***** Reading text
After a two year retreat to fantasy purgatory, Wallace is ready to regain some of that spark we saw in Pittsburgh. As I mentioned earlier with Tannehill, year two will be a much smoother process and I expect much more efficient results. Even with what most consider a down year, Wallace was still the WR27 in PPR scoring last season. Miami treats Wallace like a true WR1 and while I may disagree with putting him in that role, nobody can deny the stats he has potential for with 140 targets. He’s right there with Woods in terms of value picks in the 8th-10th round. I would feel comfortable going into this season with Wallace as my third receiver and wouldn’t even hate him as my second heading into week one.
**********
Activity
Please copy the part of the Wallace fantasy football text starting at "After a two" and ending at "into week one.". Rely solely on the text above.
***** Material supplied
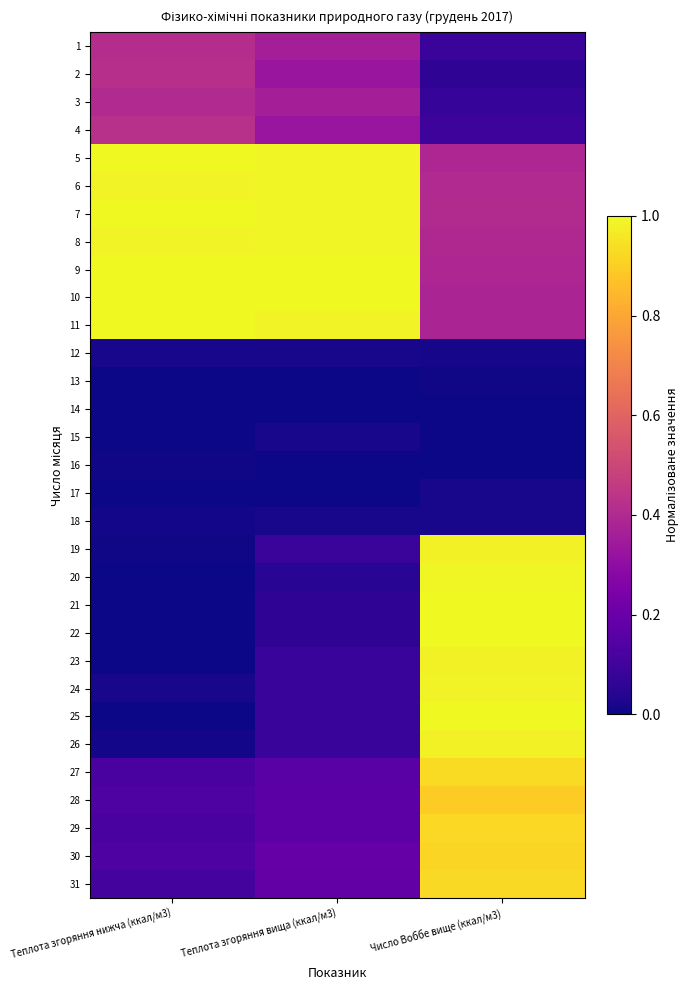

Reading left to right, what are all the values shown in this chart?

1: Теплота згоряння нижча (ккал/м3)=0.4	Теплота згоряння вища (ккал/м3)=0.4	Число Воббе вище (ккал/м3)=0.1
2: Теплота згоряння нижча (ккал/м3)=0.4	Теплота згоряння вища (ккал/м3)=0.3	Число Воббе вище (ккал/м3)=0.1
3: Теплота згоряння нижча (ккал/м3)=0.4	Теплота згоряння вища (ккал/м3)=0.4	Число Воббе вище (ккал/м3)=0.1
4: Теплота згоряння нижча (ккал/м3)=0.4	Теплота згоряння вища (ккал/м3)=0.3	Число Воббе вище (ккал/м3)=0.1
5: Теплота згоряння нижча (ккал/м3)=1.0	Теплота згоряння вища (ккал/м3)=1.0	Число Воббе вище (ккал/м3)=0.4
6: Теплота згоряння нижча (ккал/м3)=1.0	Теплота згоряння вища (ккал/м3)=1.0	Число Воббе вище (ккал/м3)=0.4
7: Теплота згоряння нижча (ккал/м3)=1.0	Теплота згоряння вища (ккал/м3)=1.0	Число Воббе вище (ккал/м3)=0.4
8: Теплота згоряння нижча (ккал/м3)=1.0	Теплота згоряння вища (ккал/м3)=1.0	Число Воббе вище (ккал/м3)=0.4
9: Теплота згоряння нижча (ккал/м3)=1.0	Теплота згоряння вища (ккал/м3)=1.0	Число Воббе вище (ккал/м3)=0.4
10: Теплота згоряння нижча (ккал/м3)=1.0	Теплота згоряння вища (ккал/м3)=1.0	Число Воббе вище (ккал/м3)=0.4
11: Теплота згоряння нижча (ккал/м3)=1.0	Теплота згоряння вища (ккал/м3)=1.0	Число Воббе вище (ккал/м3)=0.4
12: Теплота згоряння нижча (ккал/м3)=0.0	Теплота згоряння вища (ккал/м3)=0.0	Число Воббе вище (ккал/м3)=0.0
13: Теплота згоряння нижча (ккал/м3)=0.0	Теплота згоряння вища (ккал/м3)=0.0	Число Воббе вище (ккал/м3)=0.0
14: Теплота згоряння нижча (ккал/м3)=0.0	Теплота згоряння вища (ккал/м3)=0.0	Число Воббе вище (ккал/м3)=0.0
15: Теплота згоряння нижча (ккал/м3)=0.0	Теплота згоряння вища (ккал/м3)=0.0	Число Воббе вище (ккал/м3)=0.0
16: Теплота згоряння нижча (ккал/м3)=0.0	Теплота згоряння вища (ккал/м3)=0.0	Число Воббе вище (ккал/м3)=0.0
17: Теплота згоряння нижча (ккал/м3)=0.0	Теплота згоряння вища (ккал/м3)=0.0	Число Воббе вище (ккал/м3)=0.0
18: Теплота згоряння нижча (ккал/м3)=0.0	Теплота згоряння вища (ккал/м3)=0.0	Число Воббе вище (ккал/м3)=0.0
19: Теплота згоряння нижча (ккал/м3)=0.0	Теплота згоряння вища (ккал/м3)=0.1	Число Воббе вище (ккал/м3)=1.0
20: Теплота згоряння нижча (ккал/м3)=0.0	Теплота згоряння вища (ккал/м3)=0.1	Число Воббе вище (ккал/м3)=1.0
21: Теплота згоряння нижча (ккал/м3)=0.0	Теплота згоряння вища (ккал/м3)=0.1	Число Воббе вище (ккал/м3)=1.0
22: Теплота згоряння нижча (ккал/м3)=0.0	Теплота згоряння вища (ккал/м3)=0.1	Число Воббе вище (ккал/м3)=1.0
23: Теплота згоряння нижча (ккал/м3)=0.0	Теплота згоряння вища (ккал/м3)=0.1	Число Воббе вище (ккал/м3)=1.0
24: Теплота згоряння нижча (ккал/м3)=0.0	Теплота згоряння вища (ккал/м3)=0.1	Число Воббе вище (ккал/м3)=1.0
25: Теплота згоряння нижча (ккал/м3)=0.0	Теплота згоряння вища (ккал/м3)=0.1	Число Воббе вище (ккал/м3)=1.0
26: Теплота згоряння нижча (ккал/м3)=0.0	Теплота згоряння вища (ккал/м3)=0.1	Число Воббе вище (ккал/м3)=1.0
27: Теплота згоряння нижча (ккал/м3)=0.1	Теплота згоряння вища (ккал/м3)=0.2	Число Воббе вище (ккал/м3)=0.9
28: Теплота згоряння нижча (ккал/м3)=0.1	Теплота згоряння вища (ккал/м3)=0.2	Число Воббе вище (ккал/м3)=0.9
29: Теплота згоряння нижча (ккал/м3)=0.1	Теплота згоряння вища (ккал/м3)=0.2	Число Воббе вище (ккал/м3)=0.9
30: Теплота згоряння нижча (ккал/м3)=0.1	Теплота згоряння вища (ккал/м3)=0.2	Число Воббе вище (ккал/м3)=0.9
31: Теплота згоряння нижча (ккал/м3)=0.1	Теплота згоряння вища (ккал/м3)=0.2	Число Воббе вище (ккал/м3)=0.9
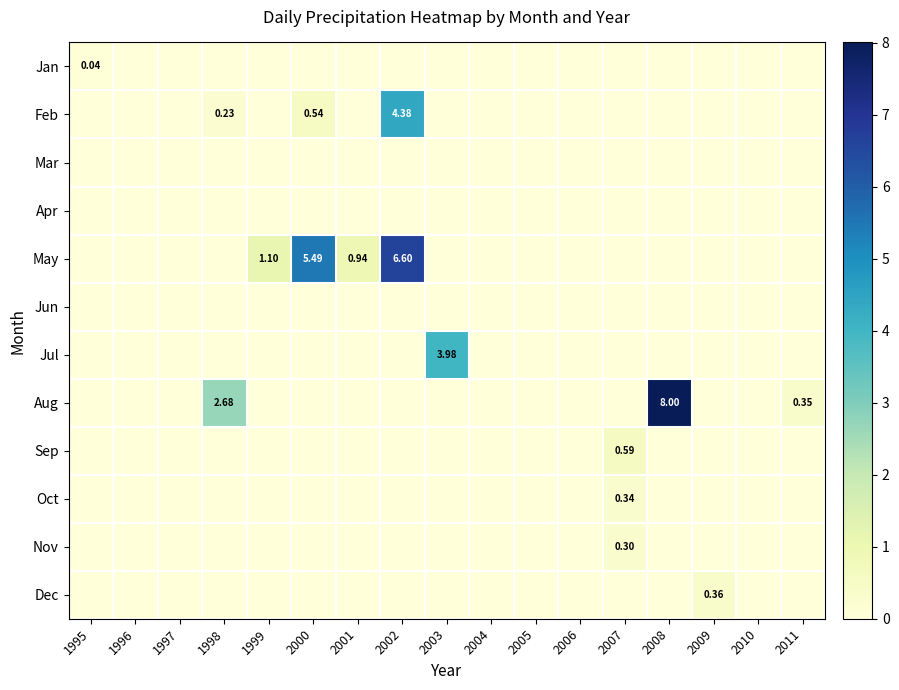

At which label is Sep closest to 0?

1995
**********
Your response
After a two year retreat to fantasy purgatory, Wallace is ready to regain some of that spark we saw in Pittsburgh. As I mentioned earlier with Tannehill, year two will be a much smoother process and I expect much more efficient results. Even with what most consider a down year, Wallace was still the WR27 in PPR scoring last season. Miami treats Wallace like a true WR1 and while I may disagree with putting him in that role, nobody can deny the stats he has potential for with 140 targets. He’s right there with Woods in terms of value picks in the 8th-10th round. I would feel comfortable going into this season with Wallace as my third receiver and wouldn’t even hate him as my second heading into week one.